Après #MeToo, place à #NousToutes!


#NousToutes Paris – Jeanne Menjoulet

À l’occasion de la Journée internationale contre les violences à l’égard des femmes, des millions de personnes ont manifesté leur colère partout dans le monde.

En colère, nous le sommes contre l’oppression patriarcale qui perdure dans toutes les sphères de notre existence. Selon les dernières statistiques de l’ONU, le foyer continue d’être le lieu le plus dangereux pour les femmes. En Suisse, c’est une femme toutes les deux semaines qui meurt sous les coups de son (ex-)conjoint. À ces chiffres s’ajoute un nombre incalculable – et toujours incalculé – d’enfants et de jeunes LGBTIQ rejeté·e·s par leur famille. La précarisation de l’emploi touche de plein fouet avant tout les femmes, surtout celles issues de l’immigration.

En Suisse, la pauvreté est une réalité aussi, qui s’aggrave et touche surtout les mères célibataires et les retraitées. Dans la rue, à l’école ou face aux autorités, nous nous faisons importuner, rabaisser, agresser et discriminer. Et quand on est lesbienne, noire, grosse, trans ou pauvre, cette violence de genre s’exerce d’autant plus fortement.

Le mot d’ordre des milliers de femmes ayant manifesté le 24 novembre était le même: violence contre une, violence contre toutes.

#MeToo a libéré la parole, place maintenant à l’organisation collective de #NousToutes, renforcée par les revendications de #NousAussi et d’autres collectifs de femmes, trop souvent invisibilisées dans des luttes qui se veulent larges. Cette révolte à grande échelle a commencé en Argentine en 2015. Depuis, les mobilisations contre les violences sexistes rassemblent de plus en plus de monde et se multiplient, comme en Espagne, au Chili, en Turquie, en Inde ou en Suisse. Les manifestations du 24 novembre ont démontré que les féministes du monde entier disposent aujourd’hui des forces nécessaires pour se coordonner et se solidariser dans une perspective internationaliste et intersectionnelle.

Si ces marches ont principalement thématisé les violences sexuelles et physiques, elles s’inscrivent aussi plus largement dans un renouveau du mouvement féministe.

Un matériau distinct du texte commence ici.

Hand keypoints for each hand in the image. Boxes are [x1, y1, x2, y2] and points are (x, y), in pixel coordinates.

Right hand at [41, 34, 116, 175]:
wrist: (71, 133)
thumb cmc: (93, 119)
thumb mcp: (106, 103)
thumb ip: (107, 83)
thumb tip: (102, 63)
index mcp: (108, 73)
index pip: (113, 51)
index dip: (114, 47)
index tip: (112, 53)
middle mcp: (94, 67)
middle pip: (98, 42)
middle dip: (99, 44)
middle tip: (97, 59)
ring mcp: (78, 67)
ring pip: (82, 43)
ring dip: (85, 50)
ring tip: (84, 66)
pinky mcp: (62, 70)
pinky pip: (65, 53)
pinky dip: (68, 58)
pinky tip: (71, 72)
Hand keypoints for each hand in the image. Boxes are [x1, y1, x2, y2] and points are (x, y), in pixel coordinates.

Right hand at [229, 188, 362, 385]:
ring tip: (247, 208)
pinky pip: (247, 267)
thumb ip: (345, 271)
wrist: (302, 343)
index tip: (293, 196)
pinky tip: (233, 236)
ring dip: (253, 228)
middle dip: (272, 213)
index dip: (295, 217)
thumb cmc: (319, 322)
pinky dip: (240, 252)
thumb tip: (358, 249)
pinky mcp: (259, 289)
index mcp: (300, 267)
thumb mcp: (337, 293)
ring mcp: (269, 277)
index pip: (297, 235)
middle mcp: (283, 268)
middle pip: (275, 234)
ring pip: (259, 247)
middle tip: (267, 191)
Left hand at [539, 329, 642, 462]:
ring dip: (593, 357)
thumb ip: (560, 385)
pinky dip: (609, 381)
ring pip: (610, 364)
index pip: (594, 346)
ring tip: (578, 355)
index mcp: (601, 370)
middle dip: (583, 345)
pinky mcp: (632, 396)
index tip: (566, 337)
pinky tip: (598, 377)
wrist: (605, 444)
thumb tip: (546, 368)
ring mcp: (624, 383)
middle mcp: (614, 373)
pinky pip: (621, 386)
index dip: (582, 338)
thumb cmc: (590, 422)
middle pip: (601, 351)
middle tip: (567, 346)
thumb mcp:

Le système capitaliste se matérialise sous une forme de plus en plus réactionnaire et néolibérale, dont les femmes sont parmi les premières victimes. Les mouvements actuels ont établi le lien entre l’expérience spécifique de la discrimination et le système qui la produit, et aucun ne compte s’arrêter là. Les #EleNão au Brésil, la Women’s March aux États-Unis, les groupes de femmes kurdes sont autant d’exemples qui montrent que ce sont les féministes qui sont au front et qui ont la capacité de rassembler. Ces récents combats donnent à croire qu’ils ouvriront la voie à une véritable alternative politique, populaire, plus forte que jamais, et à l’échelle internationale.

Renforcé par la transformation collective de l’élan #MeToo, le mouvement féministe est en mesure de questionner nos sociétés capitalistes et patriarcales, qui précarisent, usent et violentent ses membres. Comme c’est le cas pour la Suisse en prévision du 14 juin 2019, ce mouvement est dorénavant partout tourné vers la grève, ceci pour montrer que quand les femmes s’arrêtent, c’est le monde qui s’arrête.